ABOUT THIS EXERCISE | Omitting all images, set down every line below exactly as it appears.

MATERIAL FOR THIS EXERCISE |

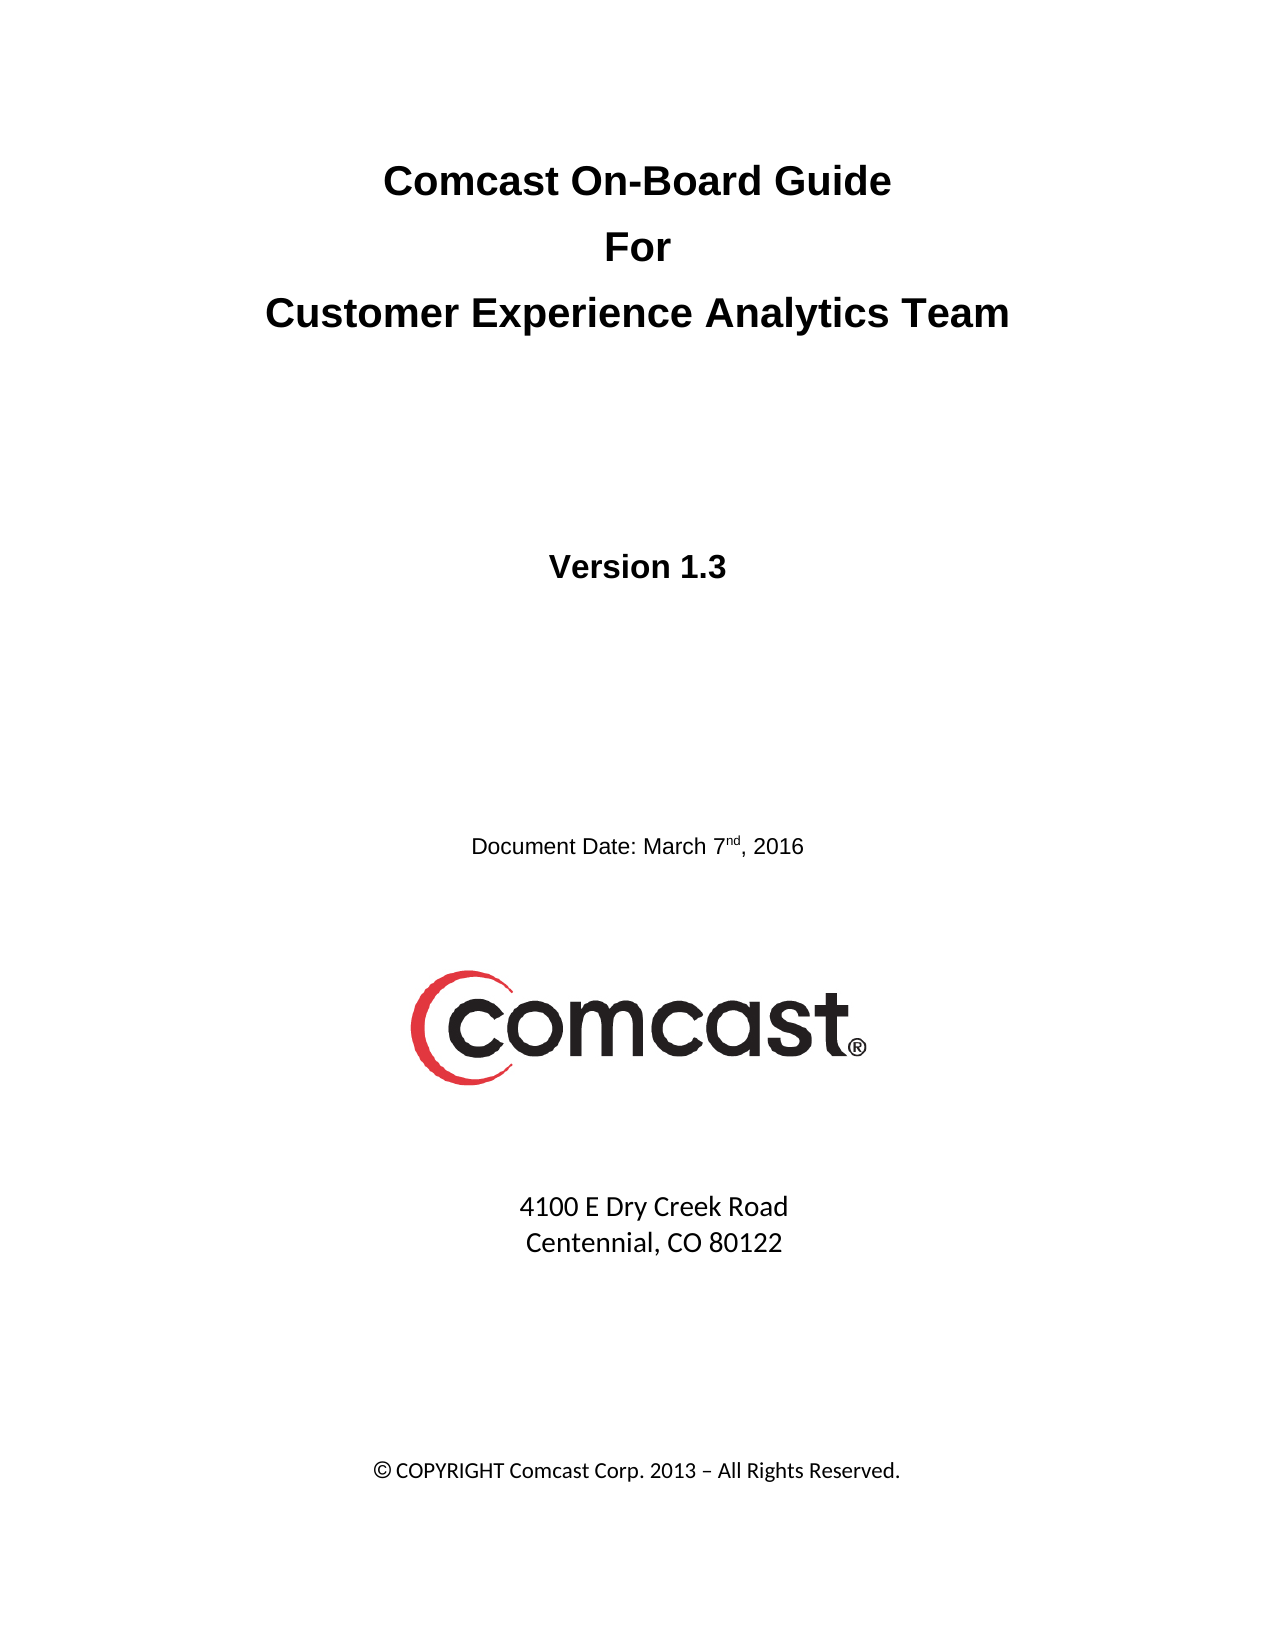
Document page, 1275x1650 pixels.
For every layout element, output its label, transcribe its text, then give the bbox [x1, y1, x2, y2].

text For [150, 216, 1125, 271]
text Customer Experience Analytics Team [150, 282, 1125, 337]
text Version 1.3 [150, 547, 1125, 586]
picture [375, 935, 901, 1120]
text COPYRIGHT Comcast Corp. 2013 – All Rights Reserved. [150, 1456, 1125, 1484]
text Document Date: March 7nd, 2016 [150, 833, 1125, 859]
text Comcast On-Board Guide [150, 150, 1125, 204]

SOLUTION BELOW |
Document page, 1275x1650 pixels.
For every layout element, output its label, transcribe its text, then give the bbox [x1, y1, x2, y2].

text For [150, 216, 1125, 271]
text Customer Experience Analytics Team [150, 282, 1125, 337]
text Version 1.3 [150, 547, 1125, 586]
picture [375, 935, 901, 1120]
text COPYRIGHT Comcast Corp. 2013 – All Rights Reserved. [150, 1456, 1125, 1484]
text Document Date: March 7nd, 2016 [150, 833, 1125, 859]
text Comcast On-Board Guide [150, 150, 1125, 204]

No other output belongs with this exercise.